● GOAL OF THE EXERCISE: Repeat each entry exactly; omit all pictures.
+++ SOURCE INFORMATION
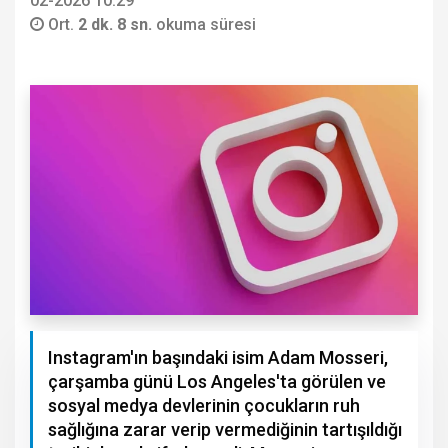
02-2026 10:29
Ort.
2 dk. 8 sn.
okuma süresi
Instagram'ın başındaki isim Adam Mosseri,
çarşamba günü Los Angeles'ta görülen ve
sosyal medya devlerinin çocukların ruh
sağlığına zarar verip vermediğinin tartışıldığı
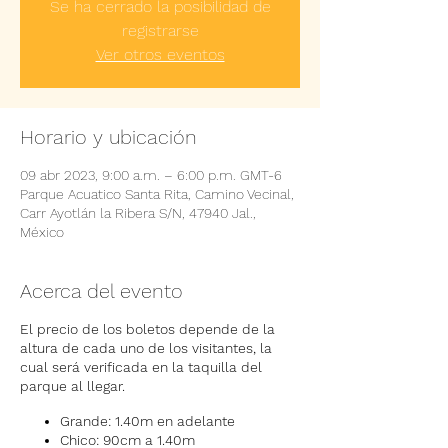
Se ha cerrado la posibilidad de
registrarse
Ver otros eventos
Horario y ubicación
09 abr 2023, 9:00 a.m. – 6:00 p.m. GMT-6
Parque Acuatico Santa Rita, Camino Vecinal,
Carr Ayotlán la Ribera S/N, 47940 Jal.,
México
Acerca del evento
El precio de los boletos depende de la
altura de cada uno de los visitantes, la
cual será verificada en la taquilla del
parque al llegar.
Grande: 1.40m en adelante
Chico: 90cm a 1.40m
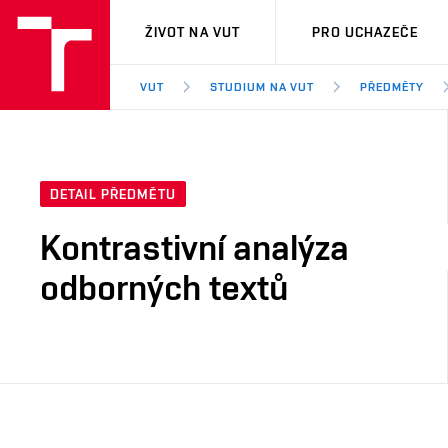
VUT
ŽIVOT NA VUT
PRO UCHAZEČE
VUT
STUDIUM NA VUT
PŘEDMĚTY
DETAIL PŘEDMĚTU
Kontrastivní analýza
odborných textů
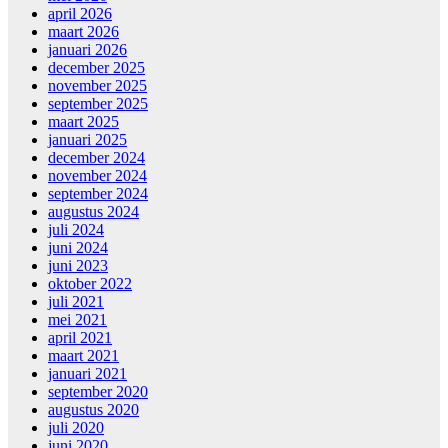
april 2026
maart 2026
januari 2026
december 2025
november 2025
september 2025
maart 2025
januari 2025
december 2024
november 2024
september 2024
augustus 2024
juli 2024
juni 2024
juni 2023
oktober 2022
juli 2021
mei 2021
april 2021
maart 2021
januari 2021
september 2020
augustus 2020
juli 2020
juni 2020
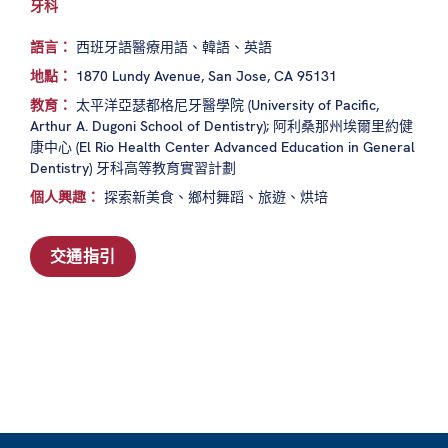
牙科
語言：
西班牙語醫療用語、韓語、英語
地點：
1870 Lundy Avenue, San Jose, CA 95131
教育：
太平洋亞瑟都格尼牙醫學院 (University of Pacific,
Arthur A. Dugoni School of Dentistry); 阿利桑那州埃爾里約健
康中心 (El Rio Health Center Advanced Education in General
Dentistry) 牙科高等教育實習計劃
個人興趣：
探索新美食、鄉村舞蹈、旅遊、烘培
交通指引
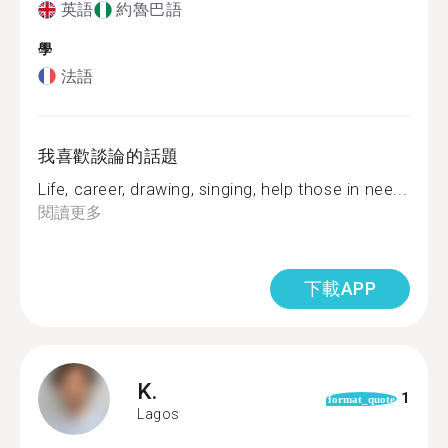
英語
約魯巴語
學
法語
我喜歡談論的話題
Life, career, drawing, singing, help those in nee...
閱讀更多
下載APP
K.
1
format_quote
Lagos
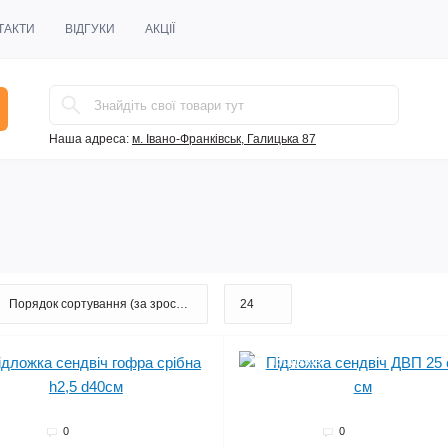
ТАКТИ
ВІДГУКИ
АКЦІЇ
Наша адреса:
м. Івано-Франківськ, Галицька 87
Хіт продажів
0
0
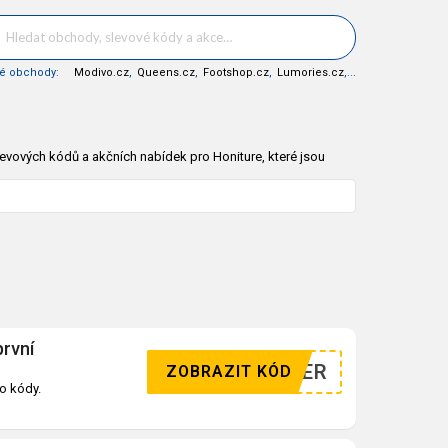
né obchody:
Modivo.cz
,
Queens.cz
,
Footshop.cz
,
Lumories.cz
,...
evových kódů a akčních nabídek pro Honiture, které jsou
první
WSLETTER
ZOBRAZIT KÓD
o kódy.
++++++
● TASK OUTPUT:
02-2026 10:29
Ort.
2 dk. 8 sn.
okuma süresi
Instagram'ın başındaki isim Adam Mosseri,
çarşamba günü Los Angeles'ta görülen ve
sosyal medya devlerinin çocukların ruh
sağlığına zarar verip vermediğinin tartışıldığı
Se ha cerrado la posibilidad de
registrarse
Ver otros eventos
Horario y ubicación
09 abr 2023, 9:00 a.m. – 6:00 p.m. GMT-6
Parque Acuatico Santa Rita, Camino Vecinal,
Carr Ayotlán la Ribera S/N, 47940 Jal.,
México
Acerca del evento
El precio de los boletos depende de la
altura de cada uno de los visitantes, la
cual será verificada en la taquilla del
parque al llegar.
Grande: 1.40m en adelante
Chico: 90cm a 1.40m
VUT
ŽIVOT NA VUT
PRO UCHAZEČE
VUT
STUDIUM NA VUT
PŘEDMĚTY
DETAIL PŘEDMĚTU
Kontrastivní analýza
odborných textů
april 2026
maart 2026
januari 2026
december 2025
november 2025
september 2025
maart 2025
januari 2025
december 2024
november 2024
september 2024
augustus 2024
juli 2024
juni 2024
juni 2023
oktober 2022
juli 2021
mei 2021
april 2021
maart 2021
januari 2021
september 2020
augustus 2020
juli 2020
juni 2020
牙科
語言：
西班牙語醫療用語、韓語、英語
地點：
1870 Lundy Avenue, San Jose, CA 95131
教育：
太平洋亞瑟都格尼牙醫學院 (University of Pacific,
Arthur A. Dugoni School of Dentistry); 阿利桑那州埃爾里約健
康中心 (El Rio Health Center Advanced Education in General
Dentistry) 牙科高等教育實習計劃
個人興趣：
探索新美食、鄉村舞蹈、旅遊、烘培
交通指引
英語
約魯巴語
學
法語
我喜歡談論的話題
Life, career, drawing, singing, help those in nee...
閱讀更多
下載APP
K.
1
format_quote
Lagos
ТАКТИ
ВІДГУКИ
АКЦІЇ
Наша адреса:
м. Івано-Франківськ, Галицька 87
Хіт продажів
0
0
né obchody:
Modivo.cz
,
Queens.cz
,
Footshop.cz
,
Lumories.cz
,...
evových kódů a akčních nabídek pro Honiture, které jsou
první
WSLETTER
ZOBRAZIT KÓD
o kódy.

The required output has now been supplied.